JAIGAON (INDO-BHUTAN BORDER):A special type of Chinese ink is in great demand here.  And the ‘vanishing ink’ is used by an international gang, which provides fake passports and has links to United Liberation Front of Asom (Ulfa) and Jamaat-ul-Mujahideen of Bangladesh (JuMB).

The Central intelligence agencies came to know about the Chinese ink after the West Bengal Police busted a gang and arrested Derek Nair, the kingpin of the racket. From Derek they came to know that the gang had international links, with agents in Kolkata, Hyderabad, Dubai and Saudi Arabia as well as in major Bangladeshi cities.

Derek, who frequently travelled abroad, has amassed several crore by providing forged passports to thousands of Bangladeshis, who with the help of Ulfa and JuMB network infiltrated via Cooch Behar into West Bengal and Dhubri in Assam and reached here.

Derek’s main partner and an expert forger Prashanta Datta, a post- graduate in science from the University of Calcutta, also landed in the police net recently. 

Their phones provided evidence to their international links and from Whatsapp messages the sleuths detected the key members of Ulfa and JuMB.

Through Whatsapp, Derek would place orders for the Chinese ink from his contacts in China.

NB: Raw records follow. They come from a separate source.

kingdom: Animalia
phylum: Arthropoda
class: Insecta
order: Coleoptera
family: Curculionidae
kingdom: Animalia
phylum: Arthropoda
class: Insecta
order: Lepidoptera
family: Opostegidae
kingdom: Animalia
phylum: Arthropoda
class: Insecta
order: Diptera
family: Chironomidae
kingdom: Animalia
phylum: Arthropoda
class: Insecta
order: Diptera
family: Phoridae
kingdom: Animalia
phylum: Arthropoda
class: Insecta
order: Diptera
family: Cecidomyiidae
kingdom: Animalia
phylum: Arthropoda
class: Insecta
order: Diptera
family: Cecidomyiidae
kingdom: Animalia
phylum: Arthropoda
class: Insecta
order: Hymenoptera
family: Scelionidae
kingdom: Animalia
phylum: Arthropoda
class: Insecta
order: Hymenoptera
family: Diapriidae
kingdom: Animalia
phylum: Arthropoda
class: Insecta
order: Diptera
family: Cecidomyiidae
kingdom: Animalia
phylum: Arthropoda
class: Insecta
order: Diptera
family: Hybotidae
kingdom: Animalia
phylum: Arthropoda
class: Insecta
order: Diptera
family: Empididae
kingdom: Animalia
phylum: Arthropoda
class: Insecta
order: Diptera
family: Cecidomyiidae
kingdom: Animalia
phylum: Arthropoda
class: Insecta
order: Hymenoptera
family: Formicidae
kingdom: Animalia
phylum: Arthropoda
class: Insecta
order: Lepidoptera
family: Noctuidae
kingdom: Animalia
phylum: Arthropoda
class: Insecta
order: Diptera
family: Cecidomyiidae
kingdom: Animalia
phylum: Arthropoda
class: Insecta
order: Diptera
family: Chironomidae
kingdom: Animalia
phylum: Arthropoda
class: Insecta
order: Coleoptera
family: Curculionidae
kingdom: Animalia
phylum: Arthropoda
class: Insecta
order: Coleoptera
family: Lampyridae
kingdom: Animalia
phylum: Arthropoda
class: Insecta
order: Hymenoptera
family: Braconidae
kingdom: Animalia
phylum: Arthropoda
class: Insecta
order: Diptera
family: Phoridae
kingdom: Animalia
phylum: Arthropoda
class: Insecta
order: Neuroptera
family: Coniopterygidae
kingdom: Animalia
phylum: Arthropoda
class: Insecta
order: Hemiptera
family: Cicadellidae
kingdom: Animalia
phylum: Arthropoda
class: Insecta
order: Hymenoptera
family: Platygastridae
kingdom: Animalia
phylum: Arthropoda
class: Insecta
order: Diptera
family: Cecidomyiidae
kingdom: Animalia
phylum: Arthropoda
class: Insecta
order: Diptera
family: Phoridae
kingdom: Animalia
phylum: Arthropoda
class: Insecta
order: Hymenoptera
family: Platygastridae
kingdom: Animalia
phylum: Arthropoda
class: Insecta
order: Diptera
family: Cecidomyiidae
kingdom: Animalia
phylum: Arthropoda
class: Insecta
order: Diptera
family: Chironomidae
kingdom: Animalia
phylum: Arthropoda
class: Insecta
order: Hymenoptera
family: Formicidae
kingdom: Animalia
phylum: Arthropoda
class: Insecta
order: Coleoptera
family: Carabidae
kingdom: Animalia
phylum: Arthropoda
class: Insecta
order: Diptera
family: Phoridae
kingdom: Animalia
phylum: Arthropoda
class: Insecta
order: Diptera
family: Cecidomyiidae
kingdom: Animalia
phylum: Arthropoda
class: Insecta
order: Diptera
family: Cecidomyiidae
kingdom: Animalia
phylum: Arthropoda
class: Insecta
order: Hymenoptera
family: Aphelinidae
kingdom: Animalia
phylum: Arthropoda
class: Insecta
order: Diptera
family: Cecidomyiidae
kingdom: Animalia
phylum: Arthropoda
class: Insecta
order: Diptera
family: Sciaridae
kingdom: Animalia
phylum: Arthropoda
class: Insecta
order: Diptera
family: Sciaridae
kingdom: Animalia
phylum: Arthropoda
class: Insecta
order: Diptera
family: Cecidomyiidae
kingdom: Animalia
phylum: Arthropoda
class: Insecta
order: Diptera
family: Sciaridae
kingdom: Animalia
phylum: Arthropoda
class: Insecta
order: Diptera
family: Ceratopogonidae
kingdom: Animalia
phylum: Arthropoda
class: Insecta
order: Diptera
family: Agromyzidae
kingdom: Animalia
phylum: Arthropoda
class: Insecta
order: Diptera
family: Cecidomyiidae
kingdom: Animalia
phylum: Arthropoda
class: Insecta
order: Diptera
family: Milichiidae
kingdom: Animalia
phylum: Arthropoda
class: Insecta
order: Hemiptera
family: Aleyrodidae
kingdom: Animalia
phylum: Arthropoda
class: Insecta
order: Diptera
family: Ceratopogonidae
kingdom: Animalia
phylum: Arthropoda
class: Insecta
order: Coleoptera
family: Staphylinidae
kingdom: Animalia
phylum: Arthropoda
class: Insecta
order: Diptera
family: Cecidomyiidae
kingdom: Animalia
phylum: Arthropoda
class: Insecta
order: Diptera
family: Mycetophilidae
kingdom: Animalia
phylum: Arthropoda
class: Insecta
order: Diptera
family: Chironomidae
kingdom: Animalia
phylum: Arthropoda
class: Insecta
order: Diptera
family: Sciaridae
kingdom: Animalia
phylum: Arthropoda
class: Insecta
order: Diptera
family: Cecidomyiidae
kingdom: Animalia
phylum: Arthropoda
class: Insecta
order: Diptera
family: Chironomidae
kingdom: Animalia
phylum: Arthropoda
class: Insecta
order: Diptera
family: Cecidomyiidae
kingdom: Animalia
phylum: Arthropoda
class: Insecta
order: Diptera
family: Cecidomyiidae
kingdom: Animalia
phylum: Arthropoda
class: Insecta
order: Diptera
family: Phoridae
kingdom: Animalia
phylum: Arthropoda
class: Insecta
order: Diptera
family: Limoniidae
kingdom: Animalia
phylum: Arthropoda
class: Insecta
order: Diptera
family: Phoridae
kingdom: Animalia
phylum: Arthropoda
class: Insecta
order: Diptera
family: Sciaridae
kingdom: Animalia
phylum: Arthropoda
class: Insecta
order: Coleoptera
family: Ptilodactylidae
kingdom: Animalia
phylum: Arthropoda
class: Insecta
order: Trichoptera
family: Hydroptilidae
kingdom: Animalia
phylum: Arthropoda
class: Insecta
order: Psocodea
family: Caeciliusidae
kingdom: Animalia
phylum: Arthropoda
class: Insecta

He has also visited China several times. The modus operandi of this gang has taken the sleuths by surprise.The gang would get hold of expired or rejected Indian passports. Once the terrorist group contacts Derek, he would send the expired or rejected passports to Prashanta.

He would use the special Chinese ink to remove the “rejected” stamp of the Regional Passport Office and then change the photograph and signature to come out with a forged passport.

The quality of the forged one is so good that neither the Customs nor the immigration officials would be able to detect the changes. The gang would charge around `2 lakh for an Indian passport and the terrorists have been using their services for the past several years. The “vanishing ink” is smuggled in from China to Ha in Bhutan and through Paro in that country is brought in jars to the border town. One of the main agents of this gang, Ashraful, who is based in Chittagong in Bangladesh and one of the key members of the JuMB, contacts the Ulfa for trafficking of Bangladeshis into India.

After Dubai and Saudi Arabia imposed restrictions on issuing visas to Bangladeshis, these infiltrators would pay and obtain forged Indian passports.